EXTRAIT:
==========
On essaya d’amuser l’empereur, mais il se fâcha si bien qu’on n’osa passer outre, et le parlement cessa d’y travailler. La chute du garde des sceaux Chauvelin, et d’autres circonstances qui décréditèrent Mme de Carignan, fit dormir cette affaire. Sponeck et sa femme, prouvée aussi sa sœur, s’étoient faits catholiques pour s’acquérir les prêtres et les dévots ; ils ne bougeoient de Saint-Sulpice, des jésuites et de tous les lieux de piété en faveur. C’étoient des saints, malgré l’inceste et le bien d’autrui qu’ils vouloient s’approprier comme que ce fût. Mais il falloit une grande protection pour remettre leur affaire en train. Ils la trouvèrent dans la maison de Rohan, qui avisa qu’en leur faisant gagner leur procès ils deviendroient conséquemment princes de la maison de Würtemberg, et qu’ils se déferoient pour rien d’une de leurs filles en la mariant au fils de cet inceste, en lui obtenant ici le rang de prince étranger. Ils y mirent tout leur crédit, et parvinrent à leur faire accorder des commissaires. Tous ces manéges eurent beaucoup de haut et de bas ; les commissaires travaillèrent.
==========
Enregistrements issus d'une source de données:
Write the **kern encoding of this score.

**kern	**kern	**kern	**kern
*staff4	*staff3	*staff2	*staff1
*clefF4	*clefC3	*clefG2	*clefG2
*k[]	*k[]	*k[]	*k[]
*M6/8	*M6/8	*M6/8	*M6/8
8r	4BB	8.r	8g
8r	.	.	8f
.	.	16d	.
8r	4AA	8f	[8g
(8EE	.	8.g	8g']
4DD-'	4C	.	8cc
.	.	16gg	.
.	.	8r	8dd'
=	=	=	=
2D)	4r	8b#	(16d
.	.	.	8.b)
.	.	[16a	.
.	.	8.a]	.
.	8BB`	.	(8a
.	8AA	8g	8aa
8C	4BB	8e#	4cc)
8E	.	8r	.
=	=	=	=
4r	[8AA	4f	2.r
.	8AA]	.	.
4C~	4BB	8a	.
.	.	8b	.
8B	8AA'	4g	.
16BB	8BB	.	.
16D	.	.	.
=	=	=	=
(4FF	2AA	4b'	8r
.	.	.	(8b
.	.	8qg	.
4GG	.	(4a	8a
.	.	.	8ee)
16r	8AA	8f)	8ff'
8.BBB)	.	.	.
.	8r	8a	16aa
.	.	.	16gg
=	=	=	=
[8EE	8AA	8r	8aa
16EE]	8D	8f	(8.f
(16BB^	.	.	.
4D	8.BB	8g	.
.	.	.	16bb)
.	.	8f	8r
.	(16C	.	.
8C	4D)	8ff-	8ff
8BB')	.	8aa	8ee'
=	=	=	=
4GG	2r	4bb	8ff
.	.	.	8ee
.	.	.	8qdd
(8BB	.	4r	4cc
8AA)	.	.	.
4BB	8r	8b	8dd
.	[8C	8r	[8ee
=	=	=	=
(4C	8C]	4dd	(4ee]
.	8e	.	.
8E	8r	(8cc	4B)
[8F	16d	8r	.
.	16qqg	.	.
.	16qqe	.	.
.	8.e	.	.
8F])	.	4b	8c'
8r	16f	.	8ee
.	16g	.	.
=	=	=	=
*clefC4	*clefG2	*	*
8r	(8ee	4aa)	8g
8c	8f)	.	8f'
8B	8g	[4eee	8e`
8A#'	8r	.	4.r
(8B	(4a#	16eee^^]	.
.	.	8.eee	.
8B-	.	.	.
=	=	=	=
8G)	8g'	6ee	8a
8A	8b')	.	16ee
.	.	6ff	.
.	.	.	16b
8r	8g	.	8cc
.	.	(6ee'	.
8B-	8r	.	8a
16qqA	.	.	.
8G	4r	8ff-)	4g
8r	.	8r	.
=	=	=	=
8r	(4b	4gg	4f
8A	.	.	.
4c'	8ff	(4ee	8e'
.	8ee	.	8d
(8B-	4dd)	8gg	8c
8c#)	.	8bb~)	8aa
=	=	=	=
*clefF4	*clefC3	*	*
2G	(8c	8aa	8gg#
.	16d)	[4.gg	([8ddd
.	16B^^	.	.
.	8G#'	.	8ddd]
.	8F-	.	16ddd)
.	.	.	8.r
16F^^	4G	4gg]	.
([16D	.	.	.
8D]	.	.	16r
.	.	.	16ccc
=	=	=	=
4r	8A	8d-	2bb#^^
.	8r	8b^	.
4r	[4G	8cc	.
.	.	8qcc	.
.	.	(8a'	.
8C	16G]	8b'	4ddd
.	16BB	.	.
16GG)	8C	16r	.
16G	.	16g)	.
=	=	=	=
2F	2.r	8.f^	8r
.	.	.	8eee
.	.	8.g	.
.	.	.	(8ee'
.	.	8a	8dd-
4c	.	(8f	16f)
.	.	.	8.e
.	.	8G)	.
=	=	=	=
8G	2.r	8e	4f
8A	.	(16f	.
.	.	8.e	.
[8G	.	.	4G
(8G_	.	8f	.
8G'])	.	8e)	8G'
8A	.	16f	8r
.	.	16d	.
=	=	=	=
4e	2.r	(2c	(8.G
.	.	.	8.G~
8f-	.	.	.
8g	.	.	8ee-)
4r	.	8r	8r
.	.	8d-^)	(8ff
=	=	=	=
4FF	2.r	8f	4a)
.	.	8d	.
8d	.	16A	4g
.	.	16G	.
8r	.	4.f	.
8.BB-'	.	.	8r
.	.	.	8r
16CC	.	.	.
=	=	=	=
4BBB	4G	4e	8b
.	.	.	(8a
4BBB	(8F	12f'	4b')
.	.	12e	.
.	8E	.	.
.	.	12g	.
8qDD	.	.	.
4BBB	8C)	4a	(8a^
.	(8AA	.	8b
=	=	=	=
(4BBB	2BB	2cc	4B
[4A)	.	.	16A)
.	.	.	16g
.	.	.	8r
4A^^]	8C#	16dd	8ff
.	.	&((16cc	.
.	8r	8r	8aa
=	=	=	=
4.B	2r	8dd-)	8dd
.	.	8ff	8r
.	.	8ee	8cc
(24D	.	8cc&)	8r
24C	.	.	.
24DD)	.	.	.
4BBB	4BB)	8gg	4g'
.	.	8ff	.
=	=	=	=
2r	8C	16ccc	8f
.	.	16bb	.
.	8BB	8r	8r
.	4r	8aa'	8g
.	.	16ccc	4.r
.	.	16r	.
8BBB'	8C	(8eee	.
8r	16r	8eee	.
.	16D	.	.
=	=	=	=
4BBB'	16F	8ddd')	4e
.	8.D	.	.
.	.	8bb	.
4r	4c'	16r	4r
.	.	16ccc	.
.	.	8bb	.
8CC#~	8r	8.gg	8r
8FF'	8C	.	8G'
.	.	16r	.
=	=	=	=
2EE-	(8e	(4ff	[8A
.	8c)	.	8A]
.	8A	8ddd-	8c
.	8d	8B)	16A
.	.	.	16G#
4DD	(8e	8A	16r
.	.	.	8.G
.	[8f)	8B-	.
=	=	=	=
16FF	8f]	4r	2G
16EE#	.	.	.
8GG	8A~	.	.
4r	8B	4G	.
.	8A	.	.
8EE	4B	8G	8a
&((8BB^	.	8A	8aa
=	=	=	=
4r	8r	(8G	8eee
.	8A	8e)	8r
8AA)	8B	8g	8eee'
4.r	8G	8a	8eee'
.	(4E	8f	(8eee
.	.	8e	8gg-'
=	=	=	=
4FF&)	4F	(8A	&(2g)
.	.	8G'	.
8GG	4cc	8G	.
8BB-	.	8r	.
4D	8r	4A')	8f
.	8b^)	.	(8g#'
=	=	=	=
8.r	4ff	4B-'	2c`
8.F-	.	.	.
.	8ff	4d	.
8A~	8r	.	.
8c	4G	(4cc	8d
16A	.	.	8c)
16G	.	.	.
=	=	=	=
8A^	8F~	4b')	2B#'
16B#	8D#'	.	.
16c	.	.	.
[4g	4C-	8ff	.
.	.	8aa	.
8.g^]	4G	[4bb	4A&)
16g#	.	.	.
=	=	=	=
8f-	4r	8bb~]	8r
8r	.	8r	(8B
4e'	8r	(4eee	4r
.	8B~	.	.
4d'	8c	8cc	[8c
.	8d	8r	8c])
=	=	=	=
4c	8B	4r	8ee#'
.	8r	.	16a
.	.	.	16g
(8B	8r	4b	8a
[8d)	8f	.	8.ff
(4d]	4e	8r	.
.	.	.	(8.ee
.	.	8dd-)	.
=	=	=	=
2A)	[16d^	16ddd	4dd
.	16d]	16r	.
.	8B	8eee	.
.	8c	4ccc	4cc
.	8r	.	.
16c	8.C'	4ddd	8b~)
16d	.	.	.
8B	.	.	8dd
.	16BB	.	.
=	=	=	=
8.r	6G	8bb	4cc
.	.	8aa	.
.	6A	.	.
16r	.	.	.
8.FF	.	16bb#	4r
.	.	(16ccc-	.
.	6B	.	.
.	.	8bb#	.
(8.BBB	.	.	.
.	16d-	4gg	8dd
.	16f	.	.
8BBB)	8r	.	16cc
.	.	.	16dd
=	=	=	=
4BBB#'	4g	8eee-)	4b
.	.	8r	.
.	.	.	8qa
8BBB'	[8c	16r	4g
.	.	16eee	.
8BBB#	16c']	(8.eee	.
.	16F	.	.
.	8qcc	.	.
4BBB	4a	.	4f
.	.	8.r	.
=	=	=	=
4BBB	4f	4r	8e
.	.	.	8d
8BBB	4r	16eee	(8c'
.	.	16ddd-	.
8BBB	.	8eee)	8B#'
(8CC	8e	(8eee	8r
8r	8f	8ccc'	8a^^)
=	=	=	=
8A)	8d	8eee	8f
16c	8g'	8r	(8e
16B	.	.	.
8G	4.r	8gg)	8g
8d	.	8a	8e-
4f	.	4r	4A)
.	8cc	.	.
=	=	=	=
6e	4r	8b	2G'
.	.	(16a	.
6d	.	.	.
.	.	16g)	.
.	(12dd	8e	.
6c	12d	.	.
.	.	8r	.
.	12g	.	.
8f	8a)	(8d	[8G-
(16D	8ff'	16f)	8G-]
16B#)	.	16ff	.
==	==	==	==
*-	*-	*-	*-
==========
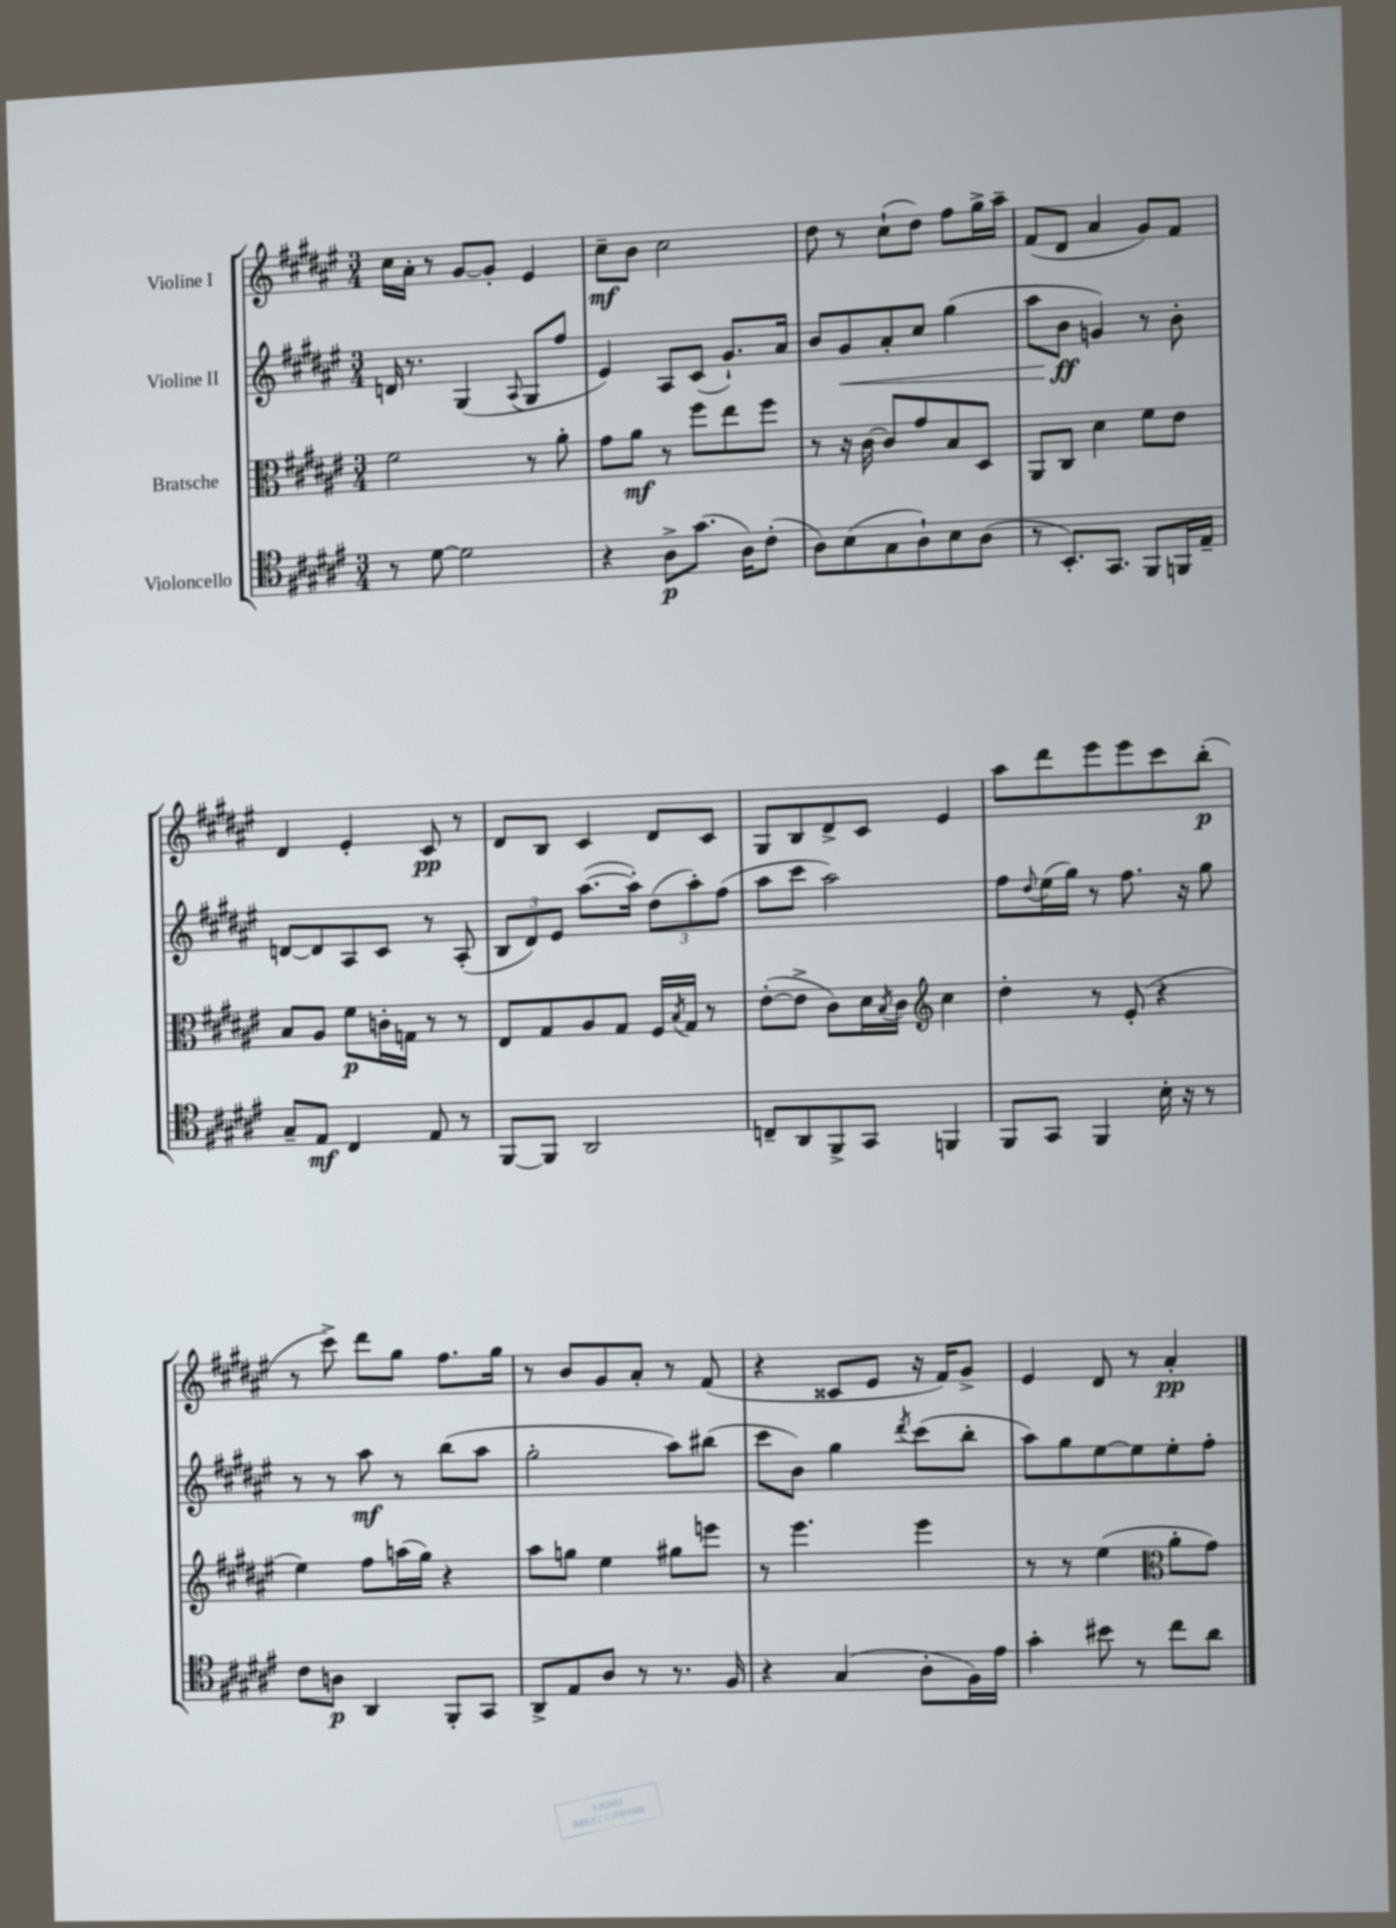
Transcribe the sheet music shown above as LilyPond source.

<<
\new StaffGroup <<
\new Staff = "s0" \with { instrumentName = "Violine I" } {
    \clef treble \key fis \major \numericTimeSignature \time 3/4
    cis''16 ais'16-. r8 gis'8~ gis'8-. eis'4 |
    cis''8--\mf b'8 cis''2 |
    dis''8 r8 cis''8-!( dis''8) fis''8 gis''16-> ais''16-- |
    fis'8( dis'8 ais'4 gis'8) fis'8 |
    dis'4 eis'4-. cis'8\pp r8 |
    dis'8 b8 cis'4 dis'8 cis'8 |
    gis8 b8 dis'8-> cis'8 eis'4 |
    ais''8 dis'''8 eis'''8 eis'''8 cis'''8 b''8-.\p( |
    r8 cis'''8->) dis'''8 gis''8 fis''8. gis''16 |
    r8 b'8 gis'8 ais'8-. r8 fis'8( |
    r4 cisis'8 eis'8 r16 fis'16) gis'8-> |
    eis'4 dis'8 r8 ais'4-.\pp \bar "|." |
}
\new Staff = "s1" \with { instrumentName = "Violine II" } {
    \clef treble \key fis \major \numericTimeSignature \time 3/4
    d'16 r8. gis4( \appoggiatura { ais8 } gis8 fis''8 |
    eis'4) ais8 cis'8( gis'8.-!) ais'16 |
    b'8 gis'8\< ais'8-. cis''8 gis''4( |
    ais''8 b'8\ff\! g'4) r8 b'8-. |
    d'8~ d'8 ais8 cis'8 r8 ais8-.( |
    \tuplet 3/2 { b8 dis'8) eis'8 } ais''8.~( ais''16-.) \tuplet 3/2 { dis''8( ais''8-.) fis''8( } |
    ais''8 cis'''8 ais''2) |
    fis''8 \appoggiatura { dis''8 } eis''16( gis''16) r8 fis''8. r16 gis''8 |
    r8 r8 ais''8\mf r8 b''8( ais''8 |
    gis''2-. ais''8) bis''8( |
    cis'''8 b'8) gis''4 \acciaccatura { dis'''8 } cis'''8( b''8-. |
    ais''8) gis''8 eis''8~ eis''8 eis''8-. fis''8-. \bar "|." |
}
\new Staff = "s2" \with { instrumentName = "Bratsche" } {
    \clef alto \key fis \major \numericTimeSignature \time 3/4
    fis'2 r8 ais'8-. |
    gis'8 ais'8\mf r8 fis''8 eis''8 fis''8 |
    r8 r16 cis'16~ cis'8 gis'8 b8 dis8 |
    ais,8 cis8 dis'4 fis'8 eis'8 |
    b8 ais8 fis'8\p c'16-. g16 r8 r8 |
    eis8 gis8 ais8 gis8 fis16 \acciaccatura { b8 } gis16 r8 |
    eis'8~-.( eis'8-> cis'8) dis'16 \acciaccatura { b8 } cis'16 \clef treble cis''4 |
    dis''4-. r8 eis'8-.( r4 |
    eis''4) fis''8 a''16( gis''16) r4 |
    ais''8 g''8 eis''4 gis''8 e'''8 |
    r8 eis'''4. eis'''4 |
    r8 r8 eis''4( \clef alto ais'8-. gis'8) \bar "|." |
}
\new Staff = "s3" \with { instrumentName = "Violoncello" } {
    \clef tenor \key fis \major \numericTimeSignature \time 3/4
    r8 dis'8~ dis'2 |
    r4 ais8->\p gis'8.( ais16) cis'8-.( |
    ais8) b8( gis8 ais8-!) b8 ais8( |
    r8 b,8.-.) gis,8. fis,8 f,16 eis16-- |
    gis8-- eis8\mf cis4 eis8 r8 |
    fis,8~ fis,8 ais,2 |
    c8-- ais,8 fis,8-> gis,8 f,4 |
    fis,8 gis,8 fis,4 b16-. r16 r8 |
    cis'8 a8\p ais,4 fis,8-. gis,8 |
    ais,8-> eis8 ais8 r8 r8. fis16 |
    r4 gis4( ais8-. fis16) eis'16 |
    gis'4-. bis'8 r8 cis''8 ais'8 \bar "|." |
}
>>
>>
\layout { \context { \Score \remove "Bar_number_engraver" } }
==========
EXERCICE PROPOSÉ 1: Quelles personnes l'extrait désigne-t-il par leur nom propre ? Donnez-les toutes.
EXERCICE PROPOSÉ 2: Renvoyez chaque ligne du listing qui contient la chaîne « kern », en tenant compte de la casse.

RÉPONSE ATTENDUE 1:
- Chauvelin, le garde des sceaux
- Mme de Carignan
- Sponeck

RÉPONSE ATTENDUE 2:
Write the **kern encoding of this score.
**kern	**kern	**kern	**kern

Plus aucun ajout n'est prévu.